Robot-assisted prostate surgery may be a profit-sink for hospitals, according to a new study set to be published in the July issue of the journal Urology.
Researchers looking at direct and indirect costs of robot-assisted prostatectomy compared with standard open surgery concluded that providers lost nearly $5,300 per patient on average when opting for the higher-tech procedure, results which market leader Intuitive Surgical (NSDQ:ISRG) views as problematic.
"They don’t have any clinical outcomes in there," Intuitive Surgical chief medical advisor Myriam Curet told MassDevice.com today.
Prior studies have suggested that complication and mortality rates are lower for procedures conducted with robot assistance, but no randomized studies have yet to compare open surgery and robot-assisted prostatectomy directly. In a health care environment ruled by pricing pressures and cost concerns, health providers are eager to ensure that they’re getting the most bang for their buck in terms of new technology.
Robot-assisted surgery has become the preferred means of prostatectomy during the last decade, but the data demonstrating a conclusive benefit to the high-tech option is limited, researchers warned.
"Nearly 240,000 new cases of prostate cancer are diagnosed annually, and radical prostatectomy is the most common treatment," Nelson said. "It is reasonable to question whether the increased costs of this robotic-assisted approach are justified."
"It’s really about cost-effectiveness, not just about acquisition costs," Curet told us. "If you look at the entirely of costs, including recovery and everything like that, we bring value there."
"When you have a 3-fold increase in mortality in an open procedure compared to robotic, I think that’s a pretty powerful argument about bringing benefits to a patient, and that needs to be considered in the cost-analysis," she added.
The study authors looked at 473 real prostatectomies, 115 with the robot and 338 without, which took place at the University of Pittsburgh School of Medicine Shadyside hospital between July 2009 and October 2010, according to a press release.
The study found that the hospital lost more than $4,000 per patient when conducting prostatectomy with robot-assistance, but payments exceeded costs by more than $1,300 for the standard approach. Insurers and Medicare programs pay out the same amount for both standard and robot-assisted prostatectomy, so any differences in cost must either be reflected in the hospital’s fee or its loss.
"Our study suggests that our society may be paying too high a price for what has been widely perceived as a medical advance," senior study author Dr. Joel Nelson said in prepared remarks. "The value of that care for patients is of particular concern to a nation struggling to control health care costs while improving outcomes."

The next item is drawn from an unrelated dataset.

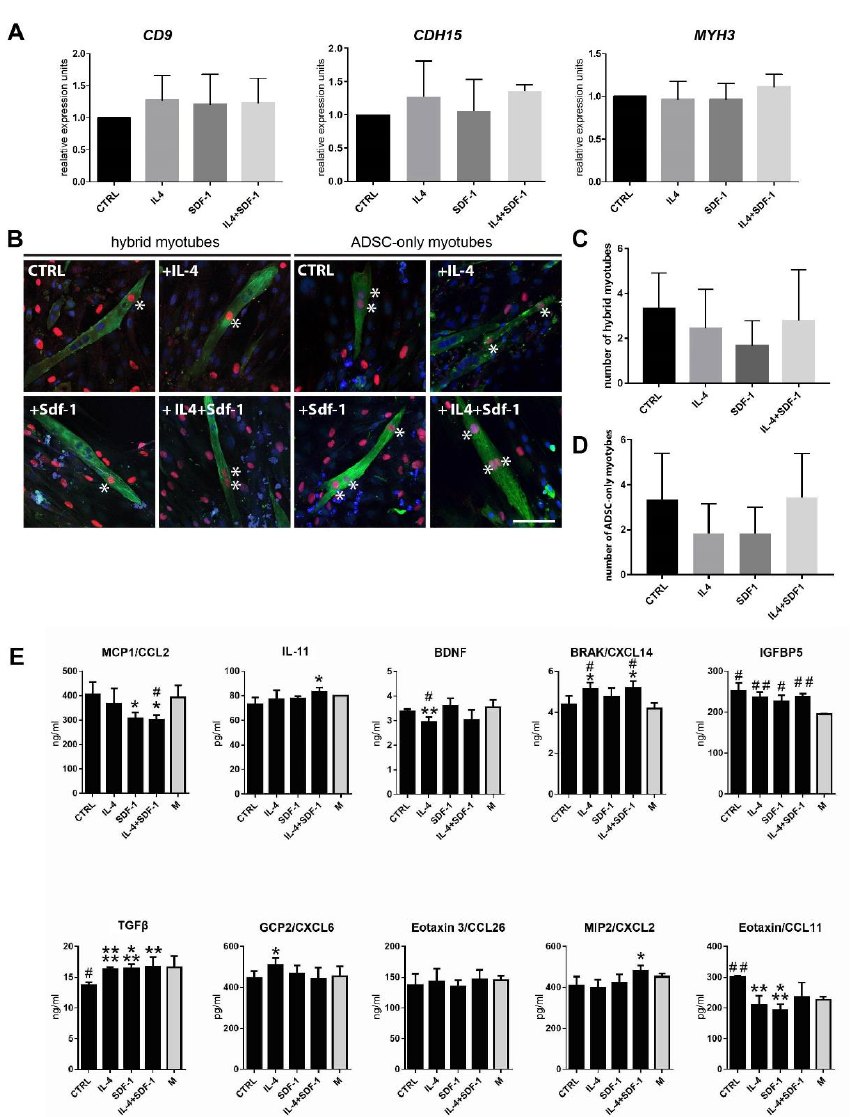
Figure 7. Characterization of hADSCs cultured under control conditions or in the presence of IL-4, SDF-1, or IL-4 and SDF-1. ( A ) Analysis of the level of mRNAs encoding CD9, M-cadherin (Cdh15), and MyH3. Expression was related to the levels observed in control cells and normalized to mRNA encoding ACTB. ( B ) Analysis of co-culture of hADSCs with mouse C2C12 myoblasts using immunolocalization of human nuclei (red), all nuclei (blue), and skeletal myosin (green), bar = 50 µm. ( C ) Number of myotubes formed in the co-culture between hADSCs and mouse C2C12 myoblasts. ( D ) Number of myotubes formed from hADSCs only. ( E ) Level of MCP1/CCL2, IL-11, BDNF, BRAK/CXCL14, IGFBP5, TGFβ, GCP2/CXCL6, Eotaxin 3/CCL26, MIP2/CXCL2, and Eotaxin/CCL11 was assayed using ELISA in medium in which hADSCs were cultured. For each experimental group n ≥ 3. Data are presented as mean ± SD. Data has been analyzed using Student’s t-test ( E ) or Kruskal-Wallis test ( A,C,D ). * p < 0.05; ** p < 0.01, *** p < 0.001, **** p < 0.0001, # p < 0.05, ## p < 0.01, ### p < 0.001, #### p < 0.0001. Asterisks depict the differences between the experimental samples and control samples; hashtags depict results related to the level in medium (M).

The researchers attributed most of the cost hike to robotic equipment and supplies, but Curet said their numbers are unusual.
"There’s not a lot of information there about how they determine these supply costs," she told us. "We know from our own internal data about how many instruments a typical prostatectomy uses and their OR supply cost suggests they’re using almost twice as many instruments as surgeons typically use."
"We’ve actually not increased our instrument prices in over 10 years," Curet added. "We are very cost-conscious and we have been very careful to hold costs steady and not increase them."